Qualcomm is in talks with Taiwanese firm Win Semiconductor on a mysterious 5G infrastructure project, according to anonymous sources. Qualcomm did not respond to the reports, while Win Semiconductor said that the company is excited for the upcoming age of 5G and how it will affect the company’s usual business, but did not say anything about potentially teaming up with Qualcomm. The anonymous reports are saying that the two will begin working together on some sort of project related to the building and deployment of true 5G infrastructure in 2018 or 2019, and the timeline for the project to finish will coincide with current estimates for true 5G networks to go commercial, which are currently at a rough consensus of 2020.
Qualcomm’s vested interest in getting 5G out to consumers is extremely clear; the firm manufactures tons of different types of networking equipment, has patents in almost all fields of networking and mobile computing, and has a flagship smartphone system-on-a-chip as its calling card. Win Semiconductor, on the other hand, could likely just as easily have sat by and let 5G come to it, had it not been approached by Qualcomm. The company works in a huge variety of different sectors with all kinds of semiconductor-based products, though power amplifiers for smartphones and full-stack optical communication units are two products that it manufactures which are likely to see a huge increase in demand once 5G networks are commercially available. This deal with Qualcomm, if the rumors are true, may involve some sort of patent license as well, which would increase Win Semiconductor’s interest in 5G.

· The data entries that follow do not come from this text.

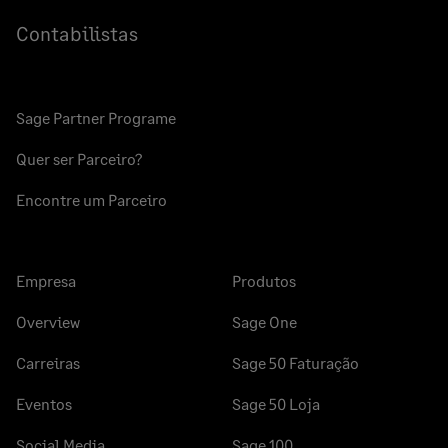
Contabilistas
Sage Partner Programe
Quer ser Parceiro?
Encontre um Parceiro
Empresa
Produtos
Overview
Sage One
Carreiras
Sage 50 Faturação
Eventos
Sage 50 Loja
Social Media
Sage 100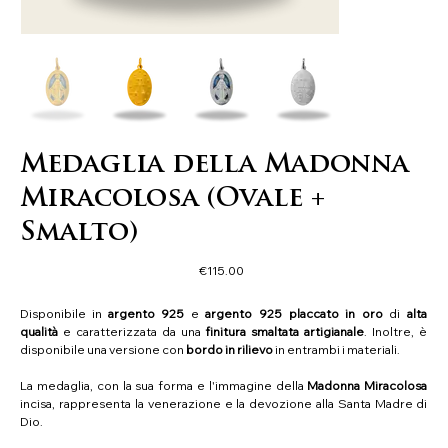
Medaglia della Madonna
Miracolosa (Ovale +
Smalto)
Price
€115.00
Disponibile in
argento 925
e
argento 925 placcato in oro
di
alta
qualità
e caratterizzata da una
finitura smaltata artigianale
. Inoltre, è
disponibile una versione con
bordo in rilievo
in entrambi i materiali.
La medaglia, con la sua forma e l'immagine della
Madonna
Miracolosa
incisa, rappresenta la venerazione e la devozione alla Santa Madre di
Dio.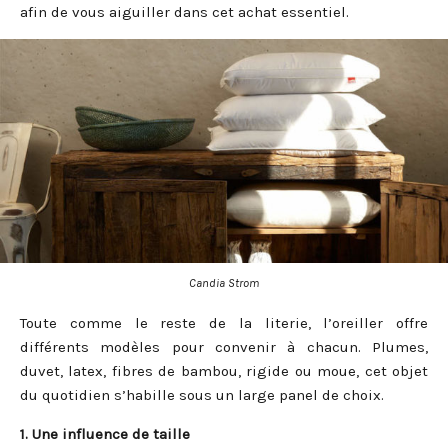
afin de vous aiguiller dans cet achat essentiel.
Candia Strom
Toute comme le reste de la literie, l’oreiller offre
différents modèles pour convenir à chacun. Plumes,
duvet, latex, fibres de bambou, rigide ou moue, cet objet
du quotidien s’habille sous un large panel de choix.
1. Une influence de taille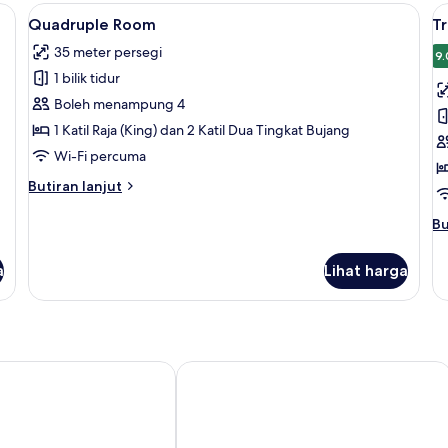
lik, meja, kalis bunyi, seterika/papan seterika
Lihat
Quadruple Room | Peti besi dalam bilik,
L
3
Quadruple Room
T
semua
s
35 meter persegi
foto
f
9.
1 bilik tidur
untuk
u
Quadruple
T
Boleh menampung 4
Room
R
1 Katil Raja (King) dan 2 Katil Dua Tingkat Bujang
Wi-Fi percuma
Butiran
Butiran lanjut
selanjutnya
untuk
Bu
Bu
Quadruple
se
Room
un
a
Lihat harga
Tr
R
lection - Al Mulino
B&B Hotels Park Hotel Mondovi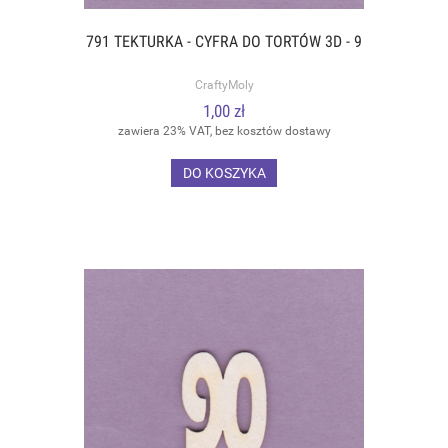
791 TEKTURKA - CYFRA DO TORTÓW 3D - 9
CraftyMoly
1,00 zł
zawiera 23% VAT, bez kosztów dostawy
DO KOSZYKA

4.9G networks, being networks that use 5G technologies in current LTE-focused networking hardware, are already going live in some markets. True 5G will require entirely new network infrastructure to reach speeds and capacities well beyond current LTE networks, though the final version of the standard has yet to be completely defined. Qualcomm is certainly not the only one working toward getting real 5G out the door, and while a race may certainly be on, nobody is going to even be able to see the finish line until the 3GPP finishes creating the baseline standard for what qualifies as true 5G.